• _Exercise_
All entries below must be retyped exactly, though pictures are to be skipped.
--- Supplied entries ---
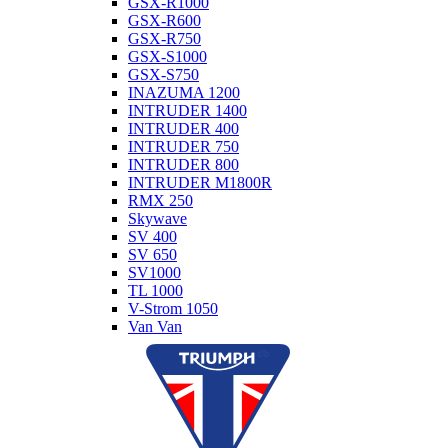
GSX-R1000
GSX-R600
GSX-R750
GSX-S1000
GSX-S750
INAZUMA 1200
INTRUDER 1400
INTRUDER 400
INTRUDER 750
INTRUDER 800
INTRUDER M1800R
RMX 250
Skywave
SV 400
SV 650
SV1000
TL 1000
V-Strom 1050
Van Van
---
• _Output of the task_
GSX-R1000
GSX-R600
GSX-R750
GSX-S1000
GSX-S750
INAZUMA 1200
INTRUDER 1400
INTRUDER 400
INTRUDER 750
INTRUDER 800
INTRUDER M1800R
RMX 250
Skywave
SV 400
SV 650
SV1000
TL 1000
V-Strom 1050
Van Van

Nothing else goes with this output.